Before the show started, I read the playwright’s note in the program, which was a GREAT fucking idea. You know the show is about to be good when the program note is a masterpiece:
The first thing I noticed when the show began was something I’d gotten a heads up about in the note. The 13 year old girls in the play were played by women of all ages (there was even an actress in her 60s), shapes, and ethnicities. To, me this casting choice was a challenge to the audience: what will you expect of these young women if they don’t look the way you expect them to look? If they don’t act the way you expect them to?
In fact, these questions kind of carried out across the whole play, beyond just the obvious non-traditional casting. When the girls discussed sexuality and their changing bodies frankly, I could see the audience around me figuring out whether to laugh or not.

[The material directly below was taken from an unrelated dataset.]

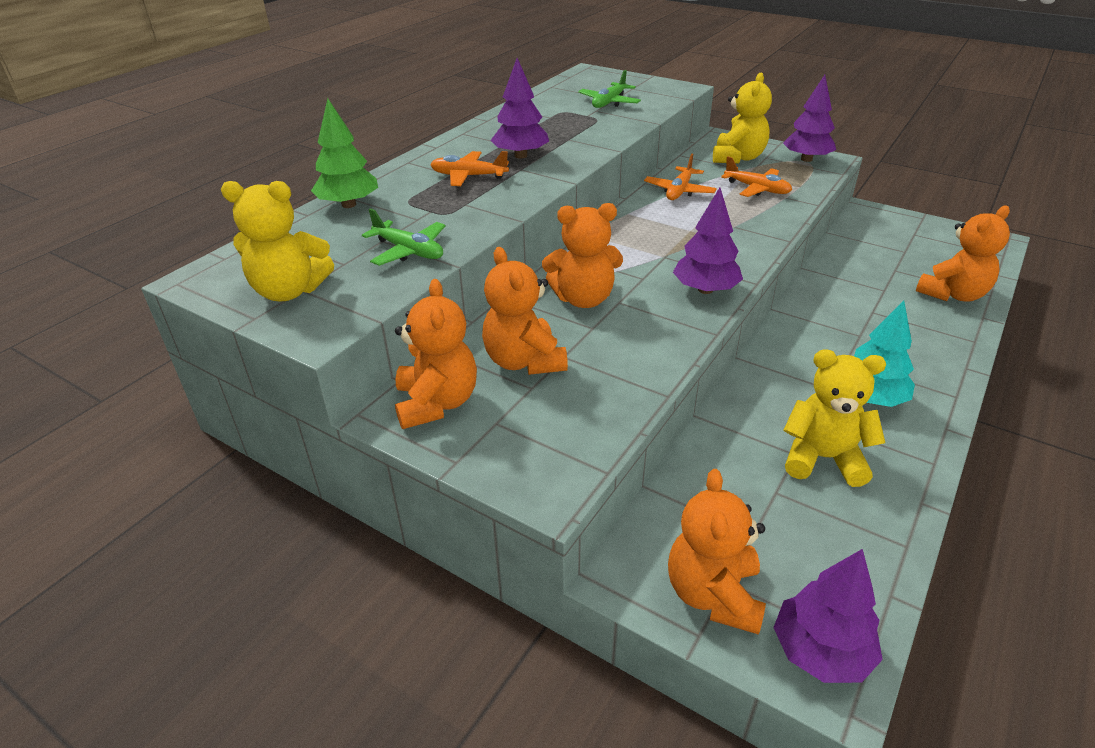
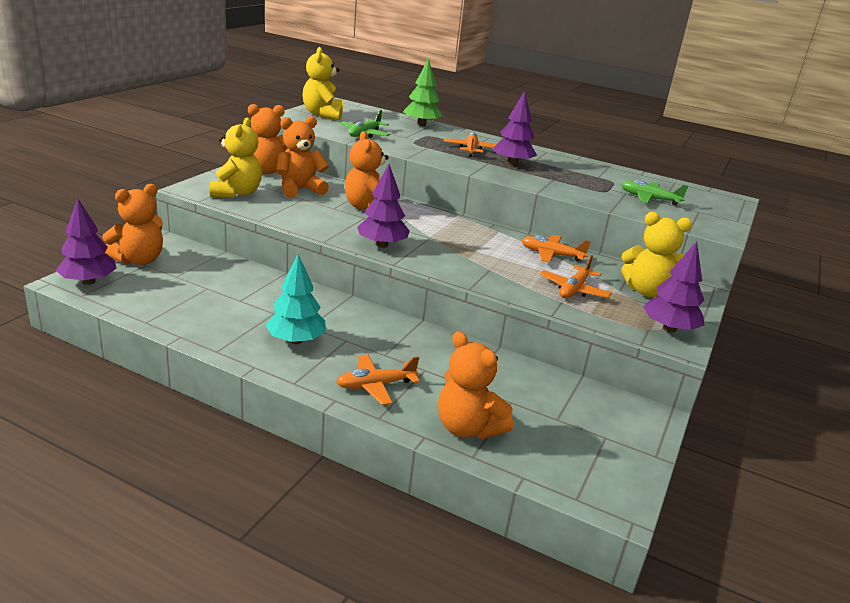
camera: 80 degrees right, 10 degrees down
orange teddy bear [668,469,766,635] -> orange teddy bear turned 135 degrees clockwise [102,184,163,265]
yellow teddy bear [784,349,886,487] -> yellow teddy bear moved to [210,118,262,198]
none -> orange plane [337,354,420,405]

When the girls stripped naked in the locker room, devoid of self-awareness, I could see the audience wondering whether they should feel self-awareness for them, or even sexualize them. And when, at the end, one of the characters looks at her vagina for the first time and leads the entire cast in a chant of “I wish my soul was as beautiful as my pussy,” I could see the audience wondering whether to feel empowered or uncomfortable.
Me though? I was LIVING the entire time. And not just during the epic, choreographed dance numbers that brought back war memories of middle school dance class. As someone that experienced being a teenage girl fairly recently, I was able to avoid being shocked by anything in the play that was bloody, graphically sexual or dark. Instead, it felt familiar to me, and it also felt like nothing I’d ever seen on an stage before. These teen girls were all united by their desire to do great things. They took their art seriously. They were allowed to want things that weren’t romantic, and they were allowed to say outlandish things because they wanted to. The playwright took their bizarre teenage experiences and feelings seriously, and I felt SO seen as young person. I’m not sure if it was intended to be a tear-jerker, but I did cry.
I left that theatre knowing that the play hadn’t reached everybody in the audience around me. I heard whispers of confusion and grunts of discomfort. But I immediately went to the front desk and asked when the script would be available to buy, and I’ll definitely be going back to the theatre to buy it as soon as possible. I think that for women and girls everywhere, this play is going to become super important in the years to come as more and more people (hopefully) experience it.